I would use some of that warchest to identify the real issues, through customer care and use that money to walk into a supply chain or into the marketing team and say on Wednesdays there’s a problem, here’s a brief and some investment. This is how you’re going to fix it.

And I think I would build this mad LLM sort of model. I imagine Demolition Man, the movie, the original right? So this is, but there’s a bit in it where Wesley Snipes walks up to computer on the street and he asks it a question. Then he downloads Kung Fu, he essentially downloads knowledge and then he immediately uses that knowledge.
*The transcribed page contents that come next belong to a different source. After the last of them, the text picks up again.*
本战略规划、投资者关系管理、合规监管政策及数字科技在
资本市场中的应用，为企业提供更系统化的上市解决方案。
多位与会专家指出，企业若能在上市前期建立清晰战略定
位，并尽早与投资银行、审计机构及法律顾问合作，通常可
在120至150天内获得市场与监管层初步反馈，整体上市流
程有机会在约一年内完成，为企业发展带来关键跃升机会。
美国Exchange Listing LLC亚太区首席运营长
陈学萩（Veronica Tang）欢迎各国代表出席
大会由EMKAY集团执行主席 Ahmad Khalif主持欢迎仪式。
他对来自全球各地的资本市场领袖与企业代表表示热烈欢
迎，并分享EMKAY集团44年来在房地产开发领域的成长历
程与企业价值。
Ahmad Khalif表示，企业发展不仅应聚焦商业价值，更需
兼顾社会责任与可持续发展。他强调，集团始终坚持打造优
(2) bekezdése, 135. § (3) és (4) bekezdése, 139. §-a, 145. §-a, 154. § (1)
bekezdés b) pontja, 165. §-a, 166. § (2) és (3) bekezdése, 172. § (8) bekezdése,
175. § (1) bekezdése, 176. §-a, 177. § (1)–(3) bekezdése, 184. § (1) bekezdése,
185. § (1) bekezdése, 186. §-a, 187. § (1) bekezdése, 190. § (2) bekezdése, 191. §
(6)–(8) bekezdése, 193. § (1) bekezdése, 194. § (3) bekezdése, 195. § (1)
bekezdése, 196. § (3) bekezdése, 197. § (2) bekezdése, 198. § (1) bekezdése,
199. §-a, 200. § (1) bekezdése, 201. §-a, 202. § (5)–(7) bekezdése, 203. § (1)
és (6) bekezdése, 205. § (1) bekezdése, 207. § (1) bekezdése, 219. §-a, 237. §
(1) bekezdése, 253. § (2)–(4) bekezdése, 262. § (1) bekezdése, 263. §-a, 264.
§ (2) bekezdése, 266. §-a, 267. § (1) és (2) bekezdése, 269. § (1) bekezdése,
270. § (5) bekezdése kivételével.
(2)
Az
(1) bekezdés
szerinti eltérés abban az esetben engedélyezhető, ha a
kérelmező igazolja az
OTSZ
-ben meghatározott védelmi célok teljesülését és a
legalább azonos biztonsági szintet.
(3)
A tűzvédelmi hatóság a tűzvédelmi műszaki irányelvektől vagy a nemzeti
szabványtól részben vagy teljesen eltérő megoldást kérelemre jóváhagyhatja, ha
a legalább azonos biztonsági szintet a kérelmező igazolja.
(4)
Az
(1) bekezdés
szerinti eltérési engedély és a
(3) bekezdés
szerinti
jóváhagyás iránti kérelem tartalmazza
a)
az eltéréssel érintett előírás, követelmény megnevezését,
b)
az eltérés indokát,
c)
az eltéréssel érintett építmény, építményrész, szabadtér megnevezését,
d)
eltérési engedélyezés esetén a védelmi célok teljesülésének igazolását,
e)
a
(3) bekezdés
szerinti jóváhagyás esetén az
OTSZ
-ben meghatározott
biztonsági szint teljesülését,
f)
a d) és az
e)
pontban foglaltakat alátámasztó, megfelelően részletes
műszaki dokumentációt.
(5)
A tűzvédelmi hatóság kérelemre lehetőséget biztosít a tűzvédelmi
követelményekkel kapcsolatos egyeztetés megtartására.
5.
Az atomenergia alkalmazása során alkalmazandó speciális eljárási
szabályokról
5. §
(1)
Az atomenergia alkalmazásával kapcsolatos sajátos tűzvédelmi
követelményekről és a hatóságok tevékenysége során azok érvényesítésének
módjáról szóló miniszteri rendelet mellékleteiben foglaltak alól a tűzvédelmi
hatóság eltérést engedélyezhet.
You could get the answer to any question that you wanted and somebody knew how to ask it. The right question to do this. I think you should empower agents got the best possible tools ever with the right salary and power to go and do it.

Key takeaways

The discussion highlighted that AI is not just about automation or cost-cutting; it’s about enhancing the customer experience, empowering support agents, and driving business growth. As AI continues to evolve, it offers exciting opportunities for support teams to become more proactive, efficient, and value-driven.

The key takeaway is clear: embracing AI in customer support is no longer optional. It’s a transformative force that, when implemented thoughtfully, can lead to happier customers, more engaged support teams, and stronger business outcomes.

As support leaders navigate this AI-driven future, the focus should be on leveraging technology to augment human capabilities, fostering a culture of continuous learning, and always keeping the customer experience at the forefront of innovation.